Son dönemdeki kimi gelişmeler, nicedir dillerde olan, erken seçim ihtimalinin iyiden iyiye güçlenmekte olduğunu ortaya koydu…
Bu konudaki asıl belirleyici faktör, ekonomi olacak… Ve ekonomideki çöküşün günden güne hızlanacağı belli… Gelecek Haziran’a, bırakın para, vaat bile dağıtılamayacağı ortada… Bütün kamuoyu yoklamaları, iktidarın oyunun istikrarlı bir şekilde düştüğünü gösteriyor. O yüzden gemi tam batmadan yapılacak bir seçim daha anlamlı görünüyor.
Erdoğan’ın son birkaç gündeki mesajlarından da kampanyanın başladığı izlenimini almak mümkün… Muhaliflere yönelik hakaretler daha da sertleştirilip küfür düzeyine çıkarıldı. “Camileri yaktılar” palavrası yeniden dolaşıma sokuldu. Adaylığa yürüdüğü anlaşılan Kılıçdaroğlu, “Adaylığını açıkla” ısrarı ile hedef tahtasına oturtuldu.. Ek gösterge düzenlemesi için de yılbaşına randevu verildi.

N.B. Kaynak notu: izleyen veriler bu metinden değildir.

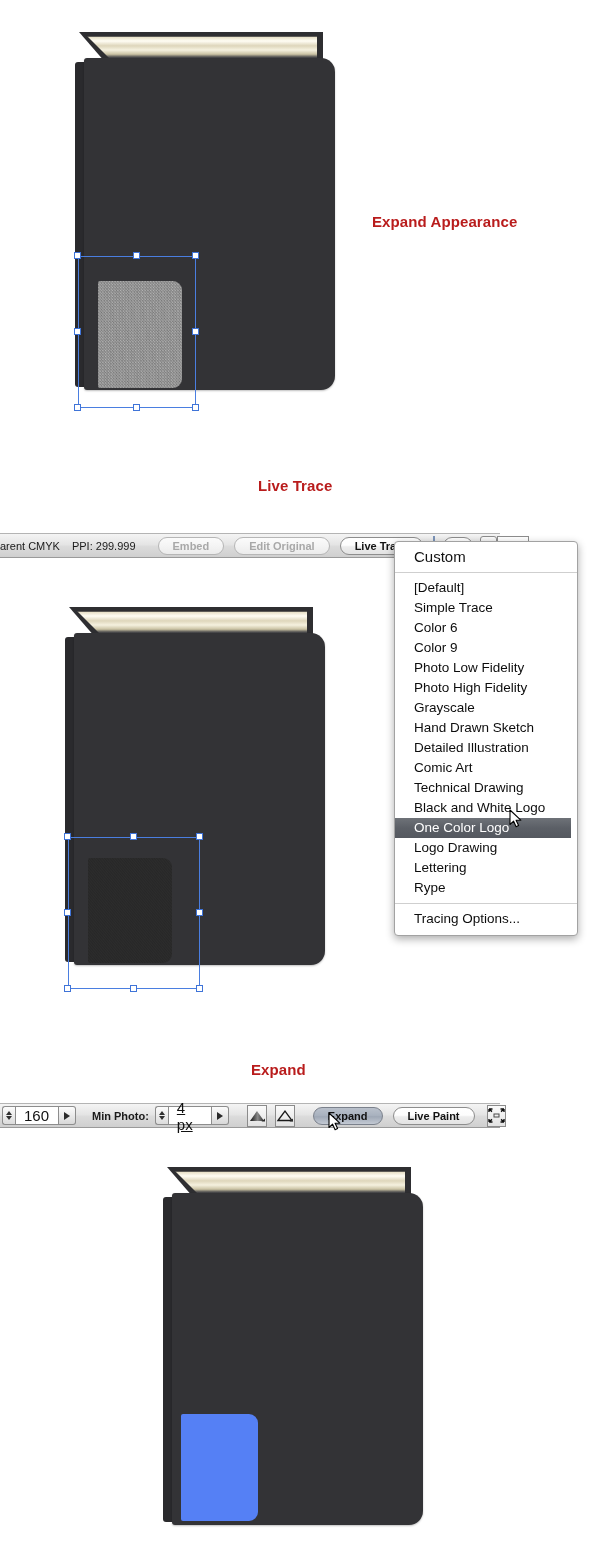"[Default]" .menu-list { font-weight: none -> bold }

Diplomasi alanına bakıldığında da iktidar açısından “hemen seçim”in, “seneye seçim”den daha yararlı olabileceği görülüyor. Ukrayna krizi, Erdoğan’ın önüne bir diplomatik müzakere alanı açtı. NATO’da kriz yaratarak Batı’nın şimşeklerini üzerine çektiyse de o çevrede muhalefetin hala muhatap olarak görülmediği anlaşılıyor. Suriye’ye operasyon hazırlığı da seçimin askeri kampanyası olarak görülebilir. İktidar, bayrağı kapıp sınır ötesine geçtiğinde, muhalefeti susturup yanına çekebildiğini ve “milli birlik” şemsiyesi altında toplayabildiğini defalarca gördü. Bunun hazırlığı yapılıyor.

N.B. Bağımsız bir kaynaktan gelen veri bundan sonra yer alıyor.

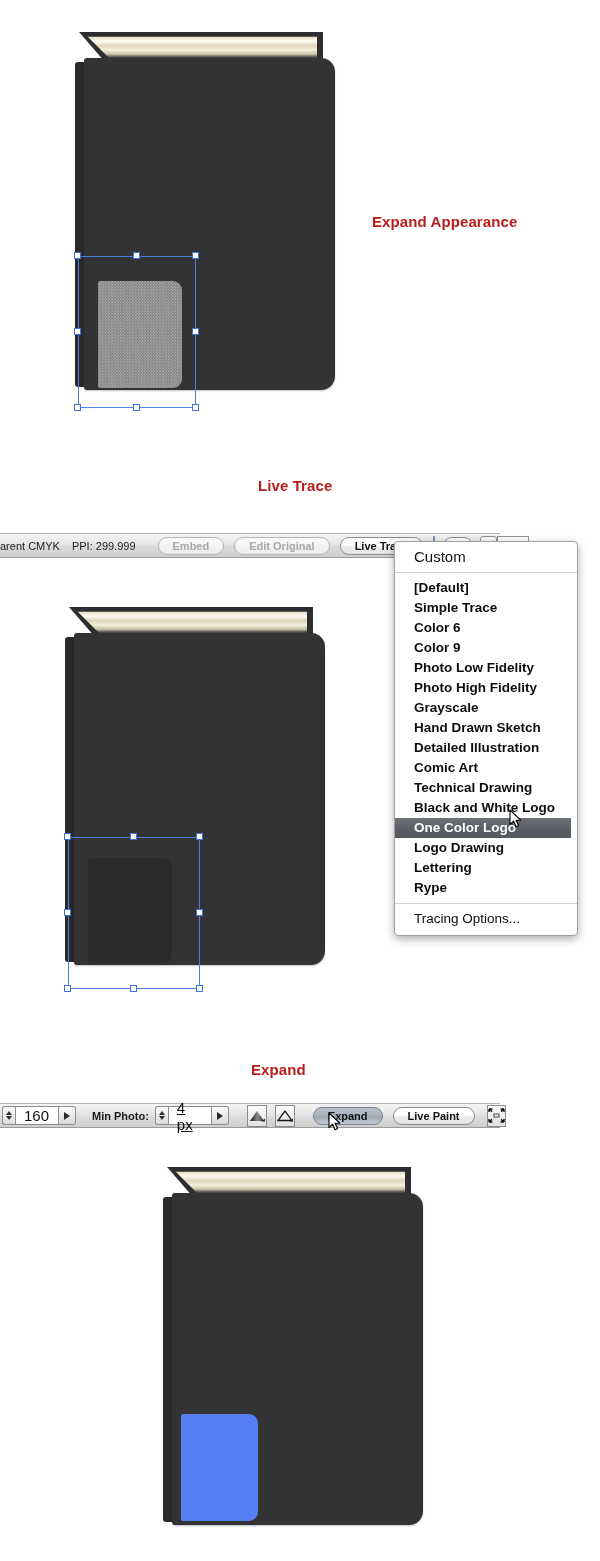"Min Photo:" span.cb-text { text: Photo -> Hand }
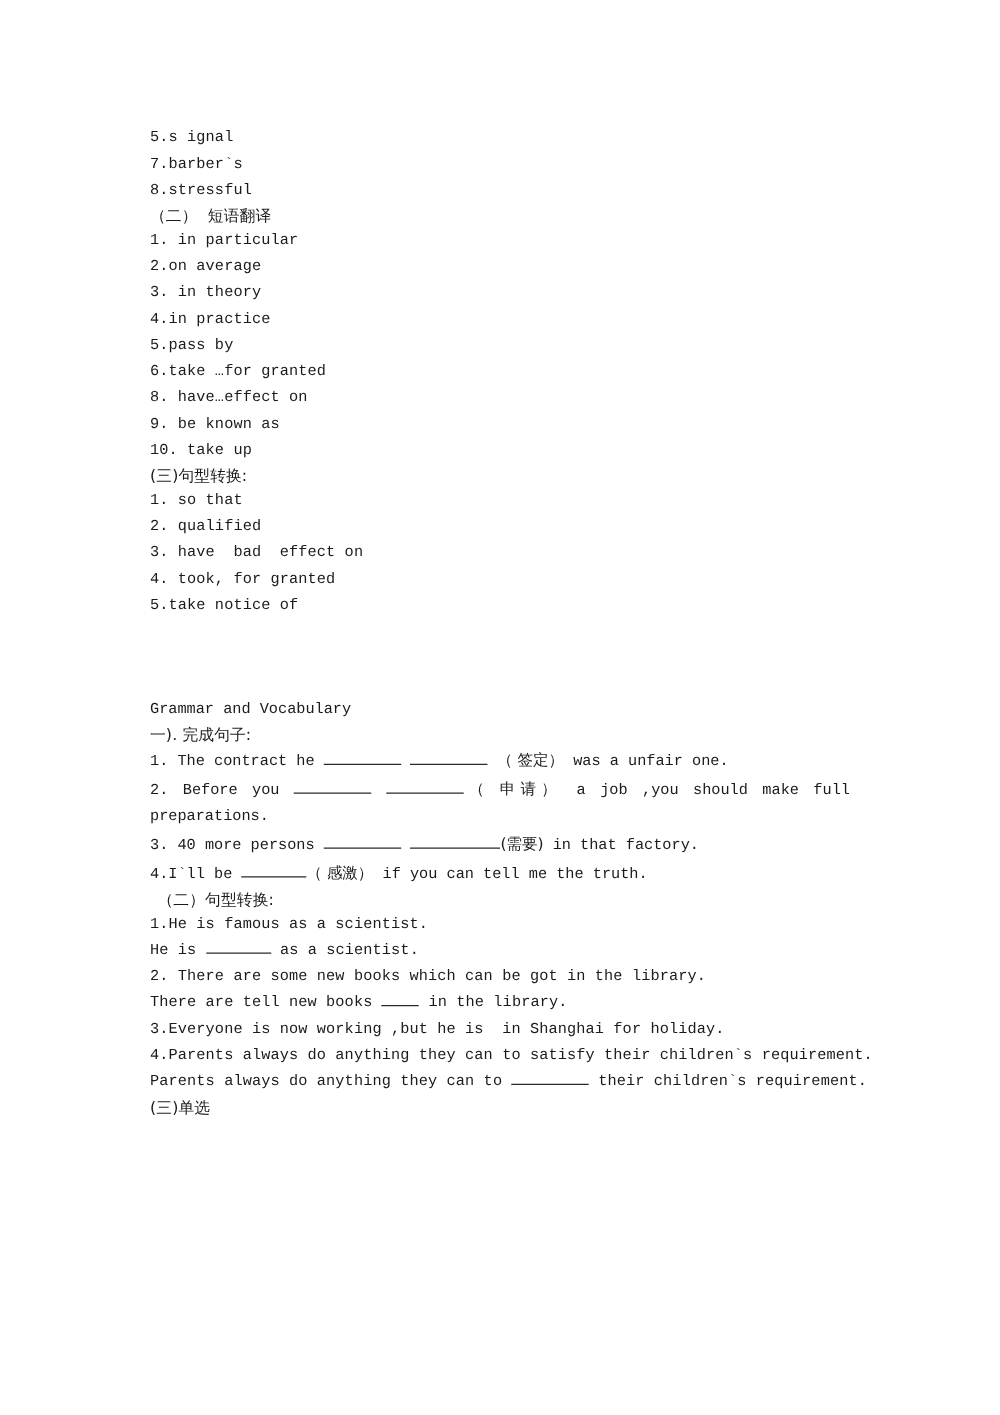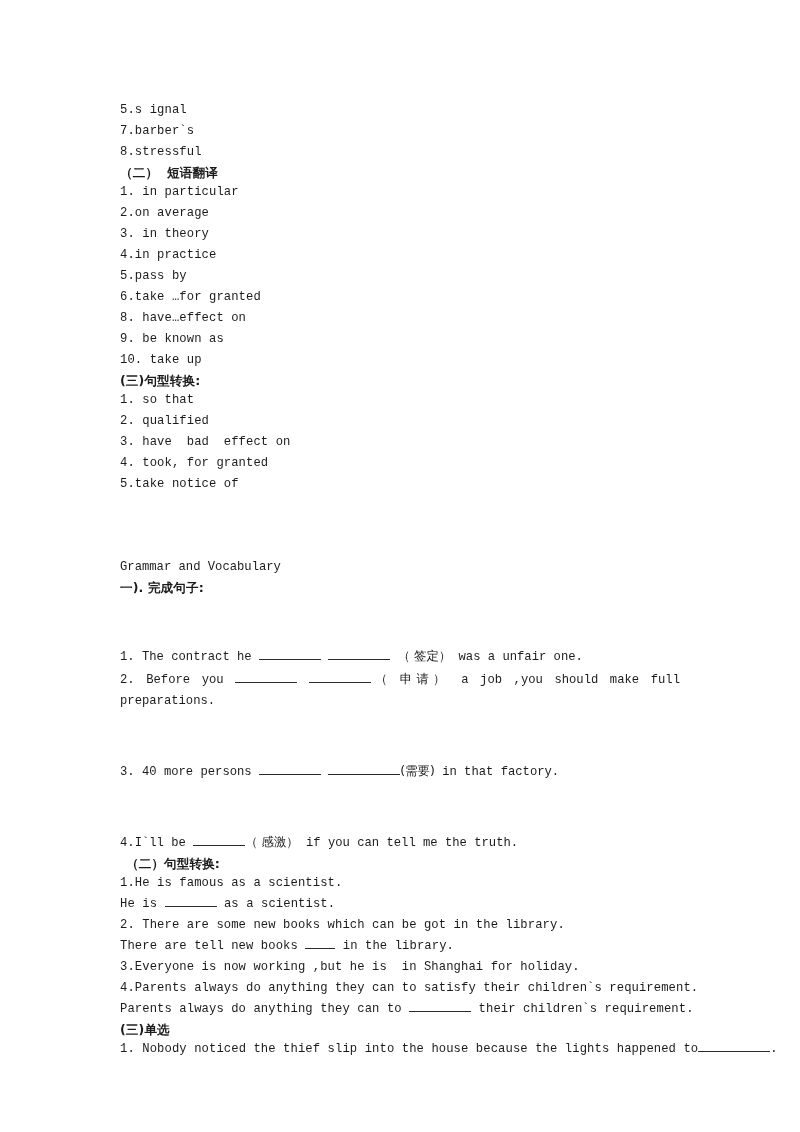"（二） 短语翻译" .line.cjk { font-weight: bold -> none }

HDP’yi kapatma davasını ve hızlanan tutuklama kampanyasını da bunlara ekleyin… İktidar, seçimin kilit partisini bertaraf edebildiği anda yeni bir mevzi kazanmış olacak. Kürtleri, “Bunlardan bize fayda yok” diye sandığa küstürmek bile AKP için büyük kazanım sayılır. Bunun için de ne gerekirse yapılıyor.
Velhasıl ekonomik göstergelere, iç politik gelişmelere, diplomasideki dengelere bakılınca seçimi öne almanın, iktidar için çok daha akıllıca olacağı ve buna göre hazırlık yapıldığı çıkıyor ortaya…
Dileriz muhalefet de hazırlığını buna göre yapıyordur.